Oil companies pad bills with “inflated and ineligible” costs
International organization Publish What You Pay (PWYP), has cautioned that countries should audit all bills submitted by oil companies. The entity’s call in this regard is based on its years of research which shows that “inflated and ineligible” costs are often part of an oil company’s bill more than 87 percent of the times.

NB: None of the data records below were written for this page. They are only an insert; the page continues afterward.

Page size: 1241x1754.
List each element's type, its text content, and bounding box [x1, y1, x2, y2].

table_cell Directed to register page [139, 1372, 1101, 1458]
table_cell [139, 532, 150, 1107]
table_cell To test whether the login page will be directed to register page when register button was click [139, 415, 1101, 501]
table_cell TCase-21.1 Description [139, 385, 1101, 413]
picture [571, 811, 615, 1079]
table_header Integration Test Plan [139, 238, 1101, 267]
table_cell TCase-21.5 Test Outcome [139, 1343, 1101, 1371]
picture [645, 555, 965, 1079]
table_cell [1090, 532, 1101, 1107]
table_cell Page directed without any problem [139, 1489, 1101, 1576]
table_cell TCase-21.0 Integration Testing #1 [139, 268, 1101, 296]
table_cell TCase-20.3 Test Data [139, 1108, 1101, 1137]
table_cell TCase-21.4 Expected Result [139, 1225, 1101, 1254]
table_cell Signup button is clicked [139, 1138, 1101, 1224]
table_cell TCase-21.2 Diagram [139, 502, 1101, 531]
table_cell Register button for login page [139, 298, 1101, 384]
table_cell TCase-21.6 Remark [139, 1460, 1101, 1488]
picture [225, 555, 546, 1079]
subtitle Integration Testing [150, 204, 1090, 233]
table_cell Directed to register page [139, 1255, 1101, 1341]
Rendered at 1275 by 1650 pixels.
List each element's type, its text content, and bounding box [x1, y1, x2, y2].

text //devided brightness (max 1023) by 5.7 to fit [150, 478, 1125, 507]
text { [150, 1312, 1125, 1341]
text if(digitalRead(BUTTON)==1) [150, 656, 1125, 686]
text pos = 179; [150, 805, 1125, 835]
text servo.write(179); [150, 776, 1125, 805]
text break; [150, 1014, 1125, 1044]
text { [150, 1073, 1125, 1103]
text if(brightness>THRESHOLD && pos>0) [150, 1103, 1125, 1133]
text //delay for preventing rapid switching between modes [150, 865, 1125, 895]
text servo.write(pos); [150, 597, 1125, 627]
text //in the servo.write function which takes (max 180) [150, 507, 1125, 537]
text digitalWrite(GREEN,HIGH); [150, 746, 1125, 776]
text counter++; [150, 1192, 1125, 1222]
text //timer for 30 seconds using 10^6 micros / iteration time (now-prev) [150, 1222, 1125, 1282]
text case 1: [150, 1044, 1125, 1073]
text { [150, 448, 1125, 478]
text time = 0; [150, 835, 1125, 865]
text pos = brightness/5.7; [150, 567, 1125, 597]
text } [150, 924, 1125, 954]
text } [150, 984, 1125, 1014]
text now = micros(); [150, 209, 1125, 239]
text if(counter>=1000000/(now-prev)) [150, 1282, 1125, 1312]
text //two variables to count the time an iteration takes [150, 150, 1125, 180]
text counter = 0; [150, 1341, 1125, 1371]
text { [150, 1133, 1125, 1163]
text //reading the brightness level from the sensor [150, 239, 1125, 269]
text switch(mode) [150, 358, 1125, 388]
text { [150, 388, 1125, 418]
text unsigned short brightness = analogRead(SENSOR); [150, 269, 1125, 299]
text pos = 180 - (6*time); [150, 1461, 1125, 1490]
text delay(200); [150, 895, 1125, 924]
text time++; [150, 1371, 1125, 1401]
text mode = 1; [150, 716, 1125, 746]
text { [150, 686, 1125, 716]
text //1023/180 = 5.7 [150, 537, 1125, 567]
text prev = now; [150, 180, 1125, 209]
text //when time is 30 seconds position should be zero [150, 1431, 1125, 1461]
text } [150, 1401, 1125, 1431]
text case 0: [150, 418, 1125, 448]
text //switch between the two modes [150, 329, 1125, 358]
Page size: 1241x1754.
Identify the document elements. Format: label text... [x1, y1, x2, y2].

Publish What You Pay is the world’s leading coalition of civil society organizations united in the call for a more transparent and accountable extractive sector. With more than 800 members, a global secretariat and 40 national coalitions that span the globe, PWYP has committed to working together to ensure that citizens have a say over whether their resources are extracted, how they are extracted and how their revenues are spent. The Canadabased organization noted in its latest report that inflating project costs reduces government revenue because it lowers net income upon which profit-based taxes are assessed. It stated that in some cases, costs claimed are simply ineligible. In extreme cases, which have occurred hundreds of times, false invoices are filed even when no work was actually done. The international organization said that Chile for example, was a major victim of false invoices by companies in the extractive sector. Publish What You Pay also noted that more commonly, claims are made for costs that should be excluded, but are often not caught by the relevant authorities. It said that case study evidence demonstrates that this includes companies seeking to claim expenses that: were incurred prior to the signing of the contract; were for the personal interests of expatriate employees and families; involved duplicate invoices for goods or services that have already been expensed; and which are clearly ineligible, such as costs related to mergers and acquisitions, or transfers in participating interests. The report said that oil companies have thoroughly abused Indonesia in this regard which led to that nation ultimately abandoning the use of Production Sharing Agreements and provisions for cost recovery.